Results showed that regardless of the diagnostic approach, almost half (47%) of the patients in both groups were discharged within 12 hours.
However, overall results showed a reduction in length of stay of about 1 hour in the group receiving the dual-marker diagnostic strategy. Length of stay was 7.8 hours in the standard care group and 6.9 hours in the dual-marker measurement group (P < .001).
The three different participating sites showed slightly different results with reductions in length of stay, with the dual measurement approach varying from 0.5 hours to 1.2 hours, but the time difference remained significant at all the sites.
The study also suggested that the dual marker approach was safe, showing non-inferiority to the standard approach in terms of 30-day rates of major adverse cardiac events. Rates of such events were 14.7% in the dual-marker group and 15.6% in the standard group.
Pedersen noted that site-differences in length of stay suggests that local clinical setup is an important codeterminant of the effect of an early rule-out strategy. “To optimize the set-up to comply with the fast-track approach, we need to reduce time to first blood sampling, and laboratory turnaround time,” he added.
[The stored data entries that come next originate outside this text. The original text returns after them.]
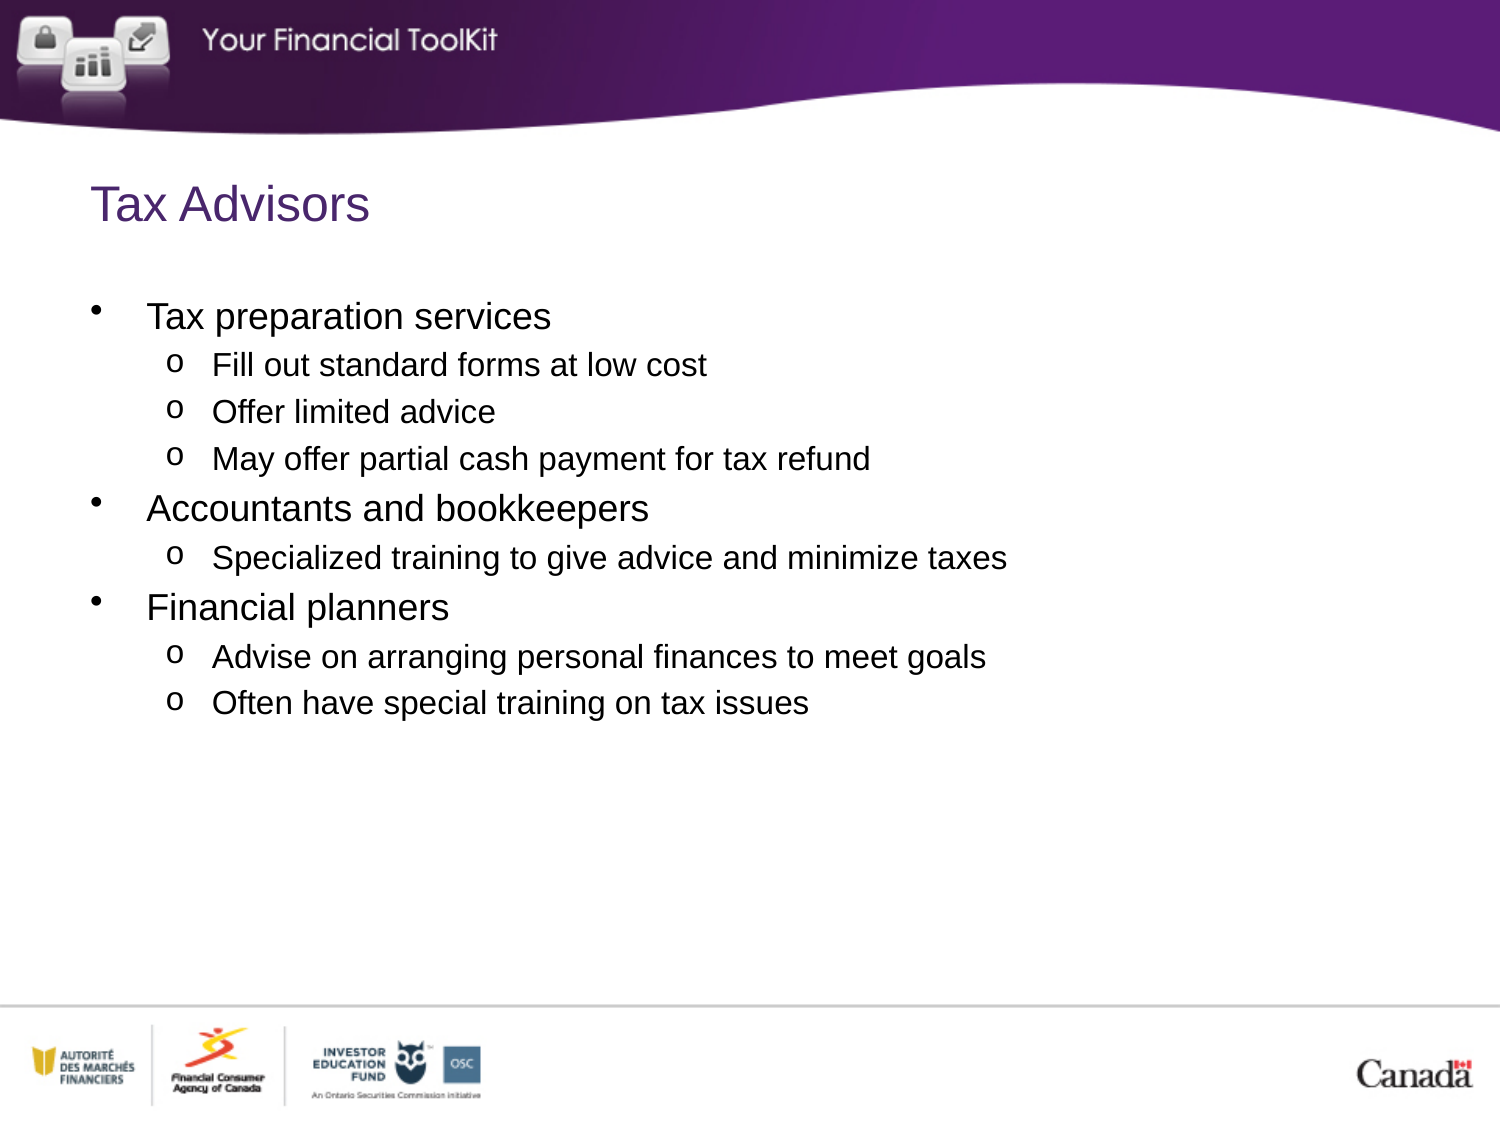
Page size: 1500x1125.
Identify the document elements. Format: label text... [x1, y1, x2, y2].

list Tax preparation services Fill out standard forms at low cost Offer limited advice May offer partial cash payment for tax refund Accountants and bookkeepers Specialized training to give advice and minimize taxes Financial planners Advise on arranging personal finances to meet goals Often have special training on tax issues [75, 284, 1425, 987]
picture [0, 0, 1500, 1125]
title Tax Advisors [75, 164, 1211, 284]
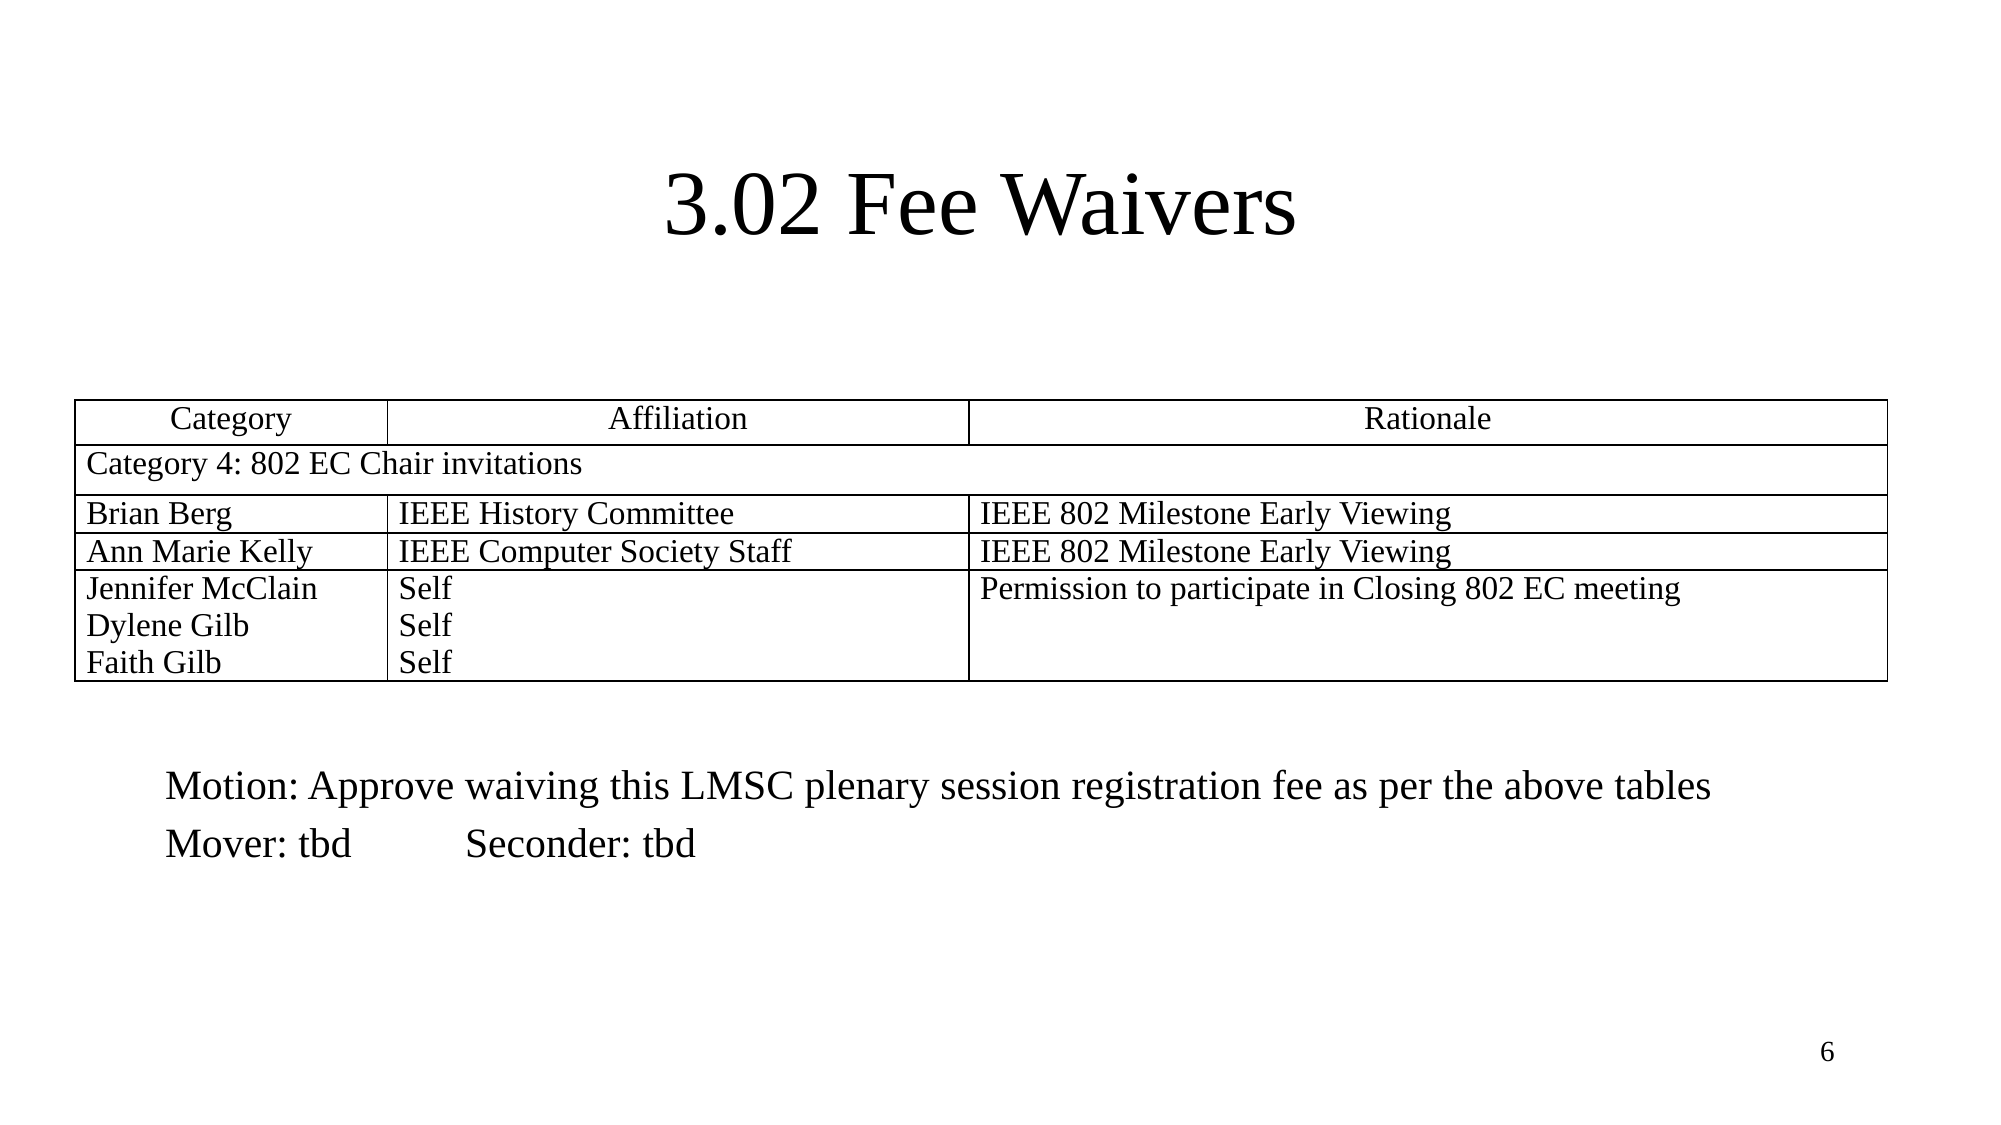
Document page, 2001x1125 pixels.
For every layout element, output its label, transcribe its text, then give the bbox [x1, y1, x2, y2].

table_cell Permission to participate in Closing 802 EC meeting [970, 571, 1887, 680]
text_box [1532, 545, 1569, 588]
table_cell Brian Berg [76, 496, 387, 532]
table_cell IEEE History Committee [388, 496, 968, 532]
list Motion: Approve waiving this LMSC plenary session registration fee as per the above tables Mover: tbd Seconder: tbd [149, 749, 1851, 963]
title 3.02 Fee Waivers [131, 104, 1832, 293]
table_header Rationale [970, 401, 1887, 444]
table_header Category [76, 401, 387, 444]
table_cell Ann Marie Kelly [76, 534, 387, 569]
table_cell Self Self Self [388, 571, 968, 680]
table_cell IEEE Computer Society Staff [388, 534, 968, 569]
table_cell Category 4: 802 EC Chair invitations [76, 446, 1887, 494]
table_cell IEEE 802 Milestone Early Viewing [970, 534, 1887, 569]
slide_number 6 [1433, 1024, 1851, 1101]
table_cell IEEE 802 Milestone Early Viewing [970, 496, 1887, 532]
table_header Affiliation [388, 401, 968, 444]
table_cell Jennifer McClain Dylene Gilb Faith Gilb [76, 571, 387, 680]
“Modest” Reduction in Length of Stay
Commenting on the study for theheart.org | Medscape Cardiology, Nicholas Mills, MD, British Heart Foundation Chair of Cardiology, University of Edinburgh, United Kingdom, explained that many centers are already using pathways that use a single high-sensitivity cardiac troponin T test at presentation to rule out myocardial infarction, although practice varies across the world and some centers continue to use serial troponin testing.
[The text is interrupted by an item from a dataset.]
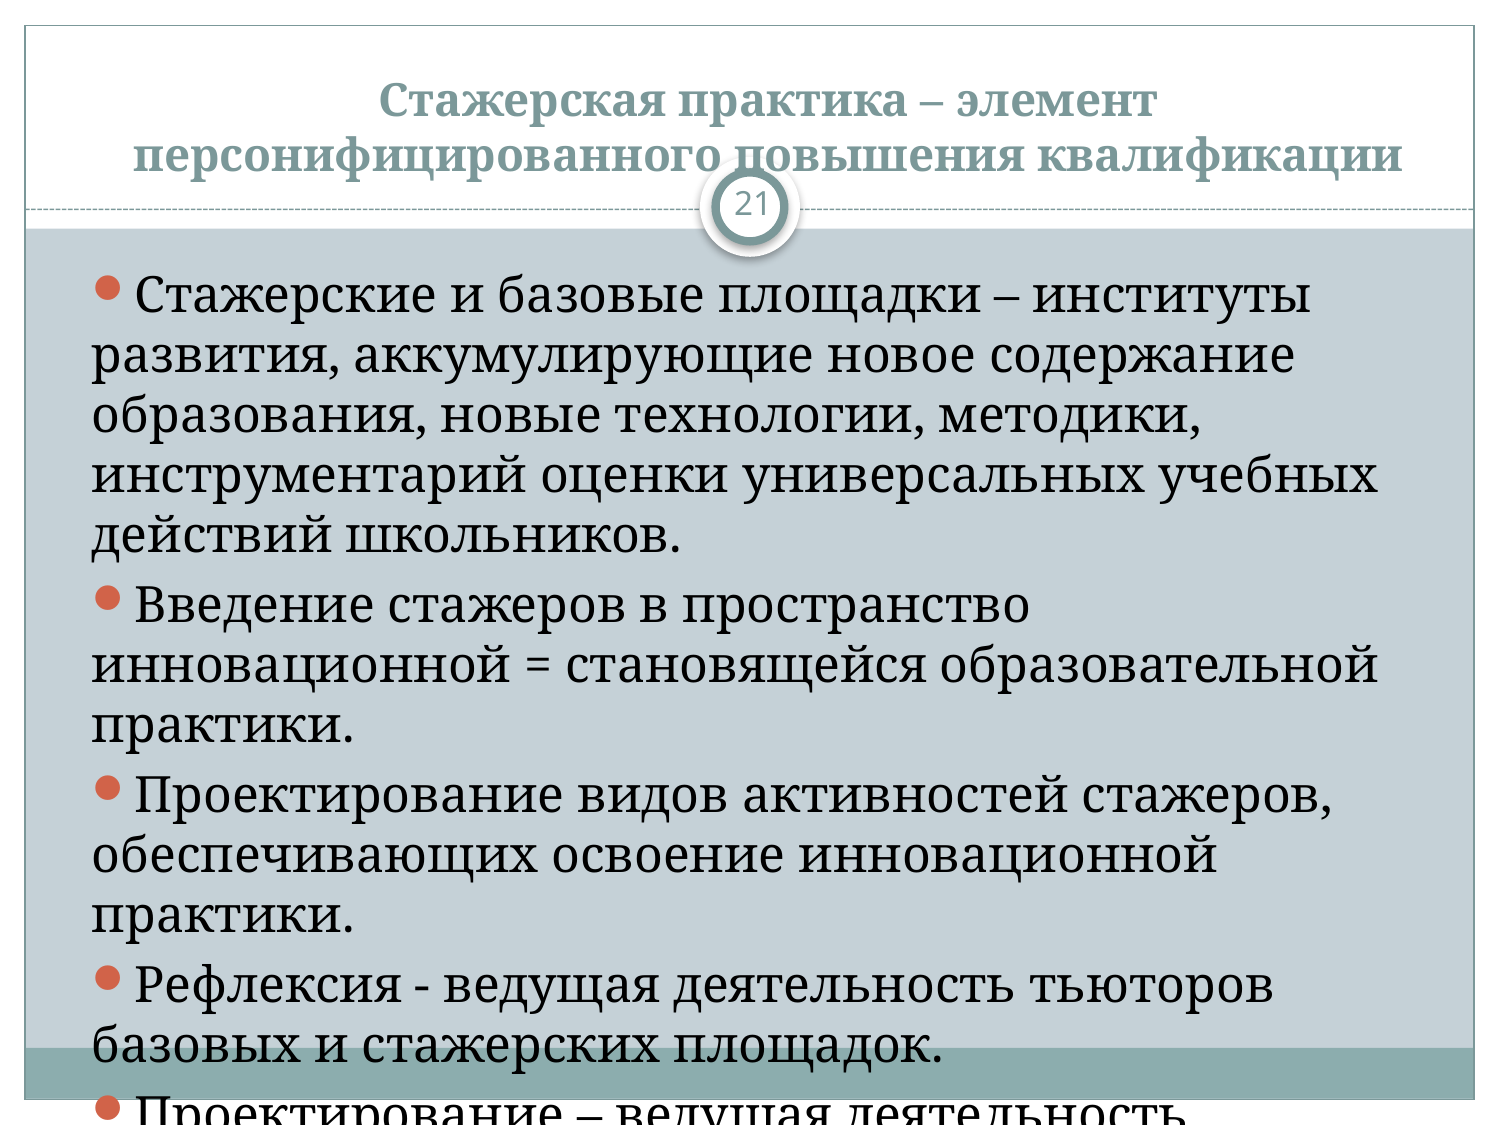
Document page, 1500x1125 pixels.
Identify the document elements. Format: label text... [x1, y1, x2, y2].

“The AROMI investigators are to be congratulated for conducting a large, multicenter, randomized trial to address this question, as often the use of early rule-out pathways have been based on observational studies alone. These trials are really important to help us understand the true impact of accelerated diagnosis on care and to ensure it is safe for patients,” Mills said.
“Using copeptin in the prehospital setting is an interesting idea, but patients still had to undergo troponin testing in the hospital to rule out MI so the reduction in length of stay was modest,” he noted, and he questioned whether a reduction in length of stay of less than an hour is sufficient to invest in the prehospital analysis platforms.
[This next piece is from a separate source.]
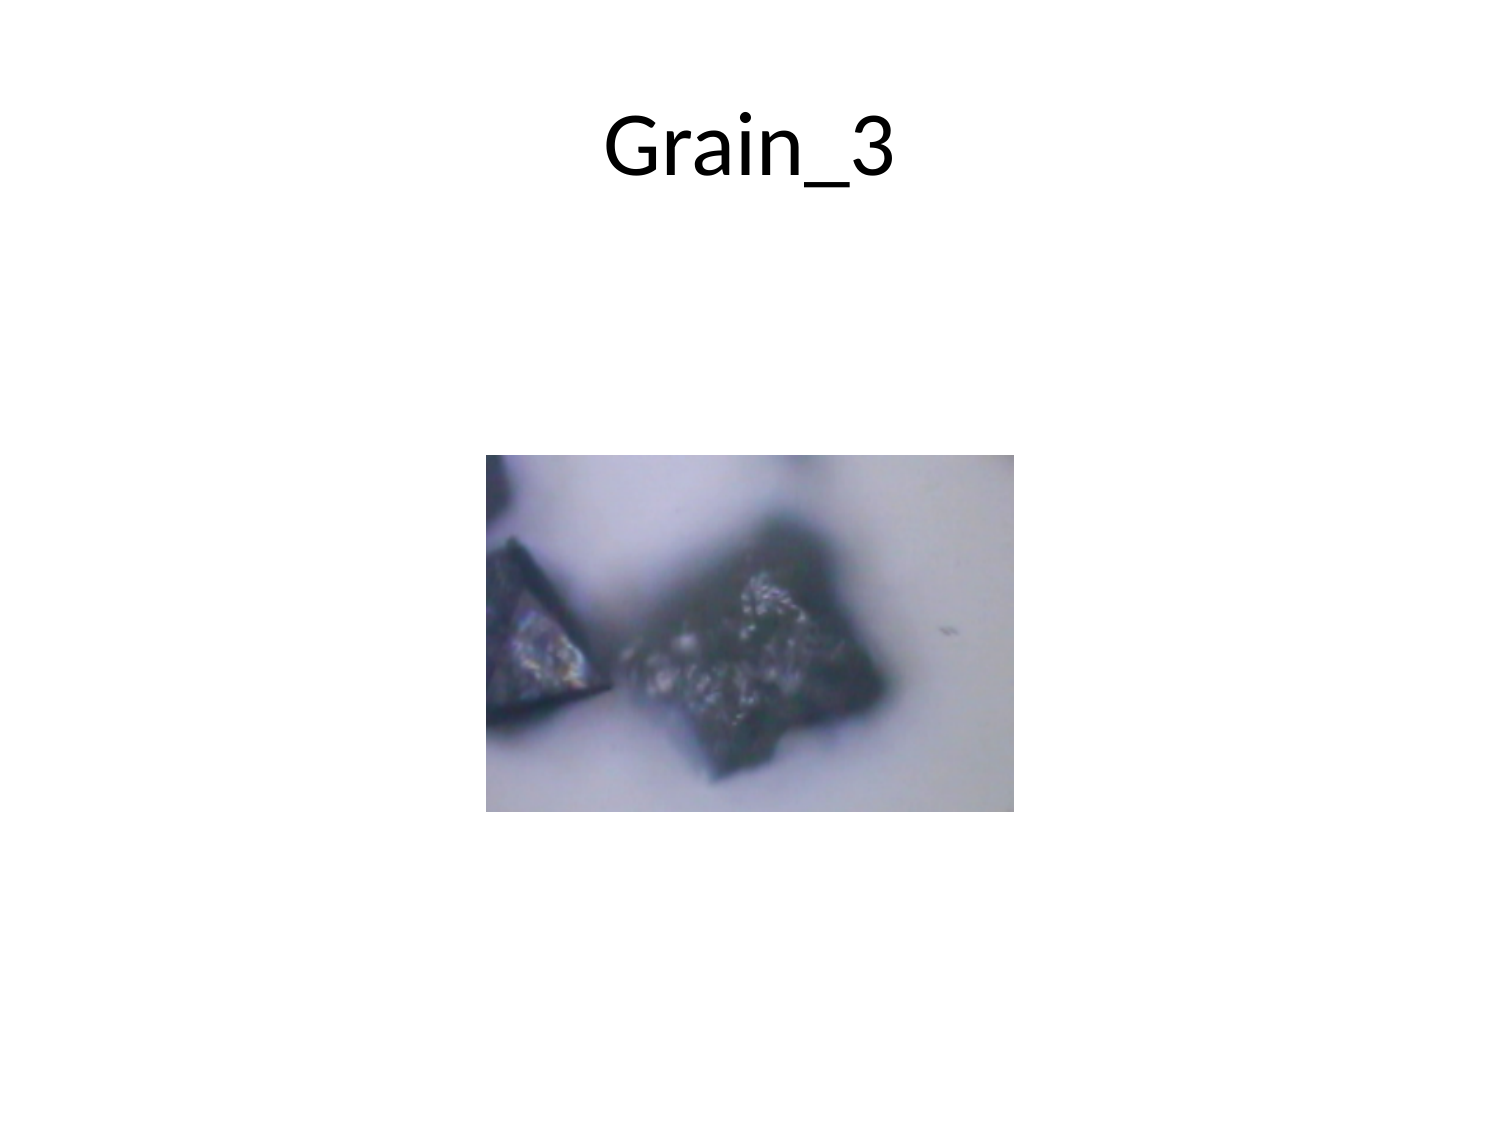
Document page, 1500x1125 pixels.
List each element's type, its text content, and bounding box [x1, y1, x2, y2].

Mills suggested that prehospital troponin tests could be much more useful in the future. “When high-sensitivity cardiac troponin testing at the point of care is available in the prehospital setting then this approach could be transformative for patients, avoiding unnecessary transfers to regional specialist centers and potentially avoiding hospital admission altogether.”
Also commenting for theheart.org | Medscape Cardiology, James Januzzi, MD, Massachusetts General Hospital, Boston, noted that many centers are now adopting the ESC 0/1-hour protocol for troponin measurement, which can rule out MI in lower-risk individuals in 1 hour after hospital arrival.
He says that because of this, he is skeptical that there is a meaningful role for copeptin.
“Its role is restricted essentially for rapid rule-out of lower-risk individuals and with the 0/1-hour troponin approach, we can do this quite quickly. In the study in question, the investigators evaluated how copeptin might be used in the 0/3-hour protocol. Even there, the amount of time saved was modest at best,” Januzzi added.
The AROMI study was an investigator-initiated trial. Pedersen reports speakers’ fees from R oche and Thermo Fischer Scientific. Mills reports honoraria from Abbott Diagnostics, Siemens Healthineers, and Roche Diagnostics. Januzzi reports relationships with R oche, Abbott, Siemens, and Beckman.
American Heart Association (AHA) Scientific Sessions 2021: Session FS.02. Abstract. Presented November 13, 2021.